De acordo com um levantamento da Redirection International, especializada em assessoria de M&A, nos últimos anos pelo menos sete transações de fusões e aquisições envolvendo provedores de Cloud brasileiros foram anunciadas ao mercado. Uma das mais recentes foi a aquisição de 60% da Escala 24×7 – principal parceira da AWS na América Latina – pela Stefanini, anunciada em abril de 2025.
O levantamento aponta que embora o mercado brasileiro de Computação em Nuvem ainda seja amplamente dominado por players globais, que concentram a maior parte da capacidade de IaaS e PaaS, os provedores nacionais estão conquistando mercado de forma consistente, principalmente devido aos crescentes investimentos em Data Centers e projetos de Inteligência Artificial (IA) e Analytics.
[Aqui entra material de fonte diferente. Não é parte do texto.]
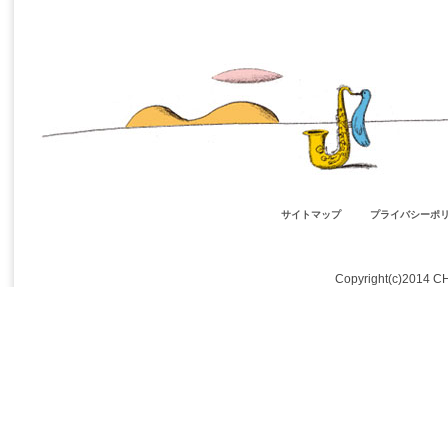
サイトマップ
プライバシーポ
Copyright(c)2014 C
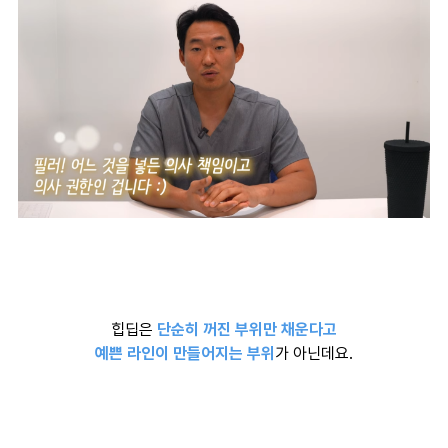
힙딥은
단순히 꺼진 부위만 채운다고
예쁜 라인이 만들어지는 부위
가 아닌데요.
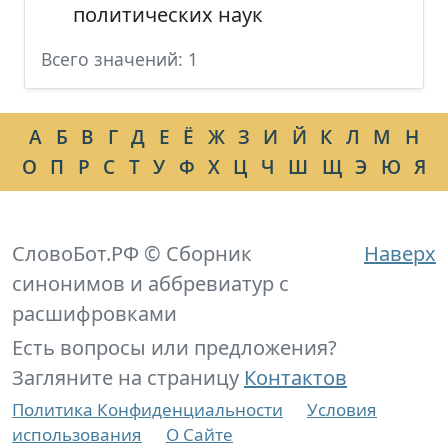
политических наук
Всего значений: 1
А
Б
В
Г
Д
Е
Ё
Ж
З
И
Й
К
Л
М
Н
О
П
Р
С
Т
У
Ф
Х
Ц
Ч
Ш
Щ
Э
Ю
Я
СловоБот.РФ © Сборник
Наверх
синонимов и аббревиатур с
расшифровками
Есть вопросы или предложения?
Загляните на страницу
Контактов
Политика Конфиденциальности
Условия
использования
О Сайте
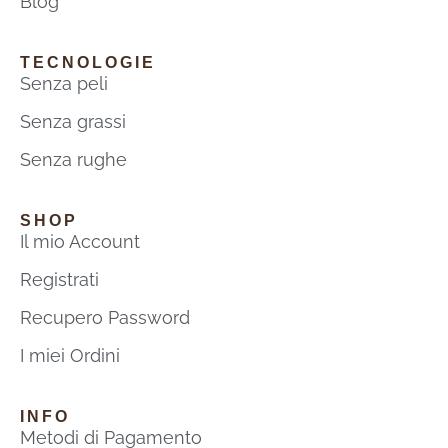
Blog
TECNOLOGIE
Senza peli
Senza grassi
Senza rughe
SHOP
Il mio Account
Registrati
Recupero Password
I miei Ordini
INFO
Metodi di Pagamento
“O mercado brasileiro de infraestrutura de Cloud atravessa uma fase de amadurecimento acelerado, principalmente nos últimos dois anos. Apesar de os hyperscalers internacionais – como AWS, Microsfot Azure e Google Cloud – ainda concentrarem um grande volume de Dados processados no País, observamos um avanço constante dos provedores nacionais, especialmente em ofertas de Nuvem híbrida, serviços gerenciados e processamento distribuído”, explica João Victor Pereira, analista da Redirection International.
Dentre os fatores que aceleram os gastos com Cloud e Data Centers no Brasil está a adoção da IA e de ferramentas de Machine Learning, que aumentam a demanda por instâncias de alta performance, GPUs e armazenamento rápido. Setores regulados como bancos, fintechs, varejo e saúde são os mais ativos nas aplicações e pipeline de Dados para Nuvem ou para sistemas híbridos, que combinam nuvens públicas internacionais com provedores nacionais. Outro fator que impulsiona o segmento no País é o arcabouço legislativo de Segurança da Informação, como a Lei Geral de Proteção de Dados (LGPD) e iniciativas do governo digital que orientam investimentos em Cloud com requisitos locais de Dados.
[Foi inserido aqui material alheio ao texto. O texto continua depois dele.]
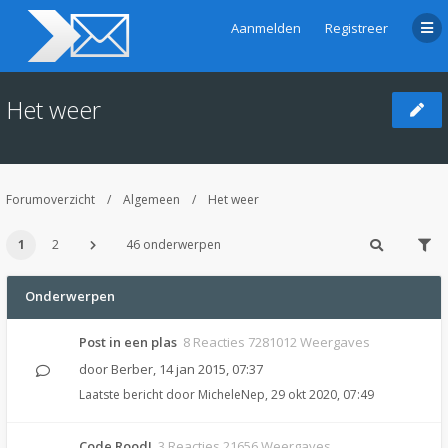
Aanmelden
Registreer
Het weer
Forumoverzicht
Algemeen
Het weer
1
2
46 onderwerpen
Onderwerpen
Post in een plas
8 Reacties 7281012 Weergaves
door
Berber
,
14 jan 2015, 07:37
Laatste bericht door
MicheleNep
,
29 okt 2020, 07:49
Code Rood!
3 Reacties 21656 Weergaves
O economista e sócio da Redirection International, Gabriel Loest Cardoso, destaca que para garantir a qualidade dos serviços, expandindo a capacidade para atender à demanda regional, provedores internacionais compram ou financiam operadores brasileiras para garantir maior conectividade e menor latência, reduzindo também as barreiras regulatórias. “No campo de M&A, o setor permanece seletivo, mas estratégico: as transações recentes revelam uma movimentação clara de consolidação e de entrada de investidores interessados em suportar a demanda crescente por Data Centers de alta capacidade”, ressalta Cardoso.
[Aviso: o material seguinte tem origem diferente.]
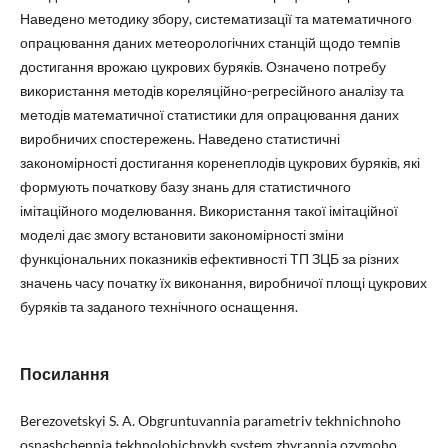
Наведено методику збору, систематизації та математичного
опрацювання даних метеорологічних станцій щодо темпів
достигання врожаю цукрових буряків. Означено потребу
використання методів кореляційно-регресійного аналізу та
методів математичної статистики для опрацювання даних
виробничих спостережень. Наведено статистичні
закономірності достигання коренеплодів цукрових буряків, які
формують початкову базу знань для статистичного
імітаційного моделювання. Використання такої імітаційної
моделі дає змогу встановити закономірності зміни
функціональних показників ефективності ТП ЗЦБ за різних
значень часу початку їх виконання, виробничої площі цукрових
буряків та заданого технічного оснащення.
Посилання
Berezovetskyi S. A. Obgruntuvannia parametriv tekhnichnoho
osnashchennia tekhnolohichnykh system zbyrannia ozymoho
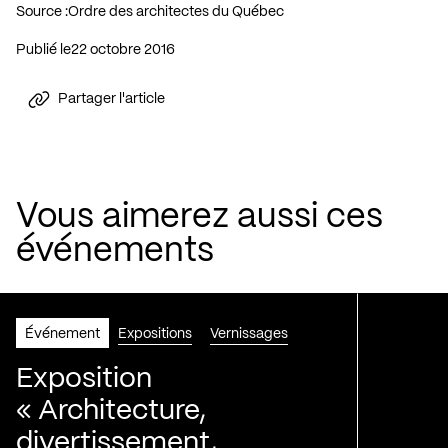
Source :
Ordre des architectes du Québec
Publié le
22 octobre 2016
Partager l'article
Vous aimerez aussi ces
événements
Événement
Expositions
Vernissages
Exposition
« Architecture,
divertissement,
A expectativa, segundo o levantamento é que para os próximos anos, a combinação entre a expansão do 5G e da IA Generativa com os requisitos mais rígidos de soberania e Governança de Dados atraia novos investimentos, mas também oportunidades adicionais de aquisição e integração. Neste cenário, a tendência é que o Brasil se posicione como um hub regional de infraestrutura digital, com espaço relevante para crescimento orgânico e inorgânico (a partir de fusões e aquisições).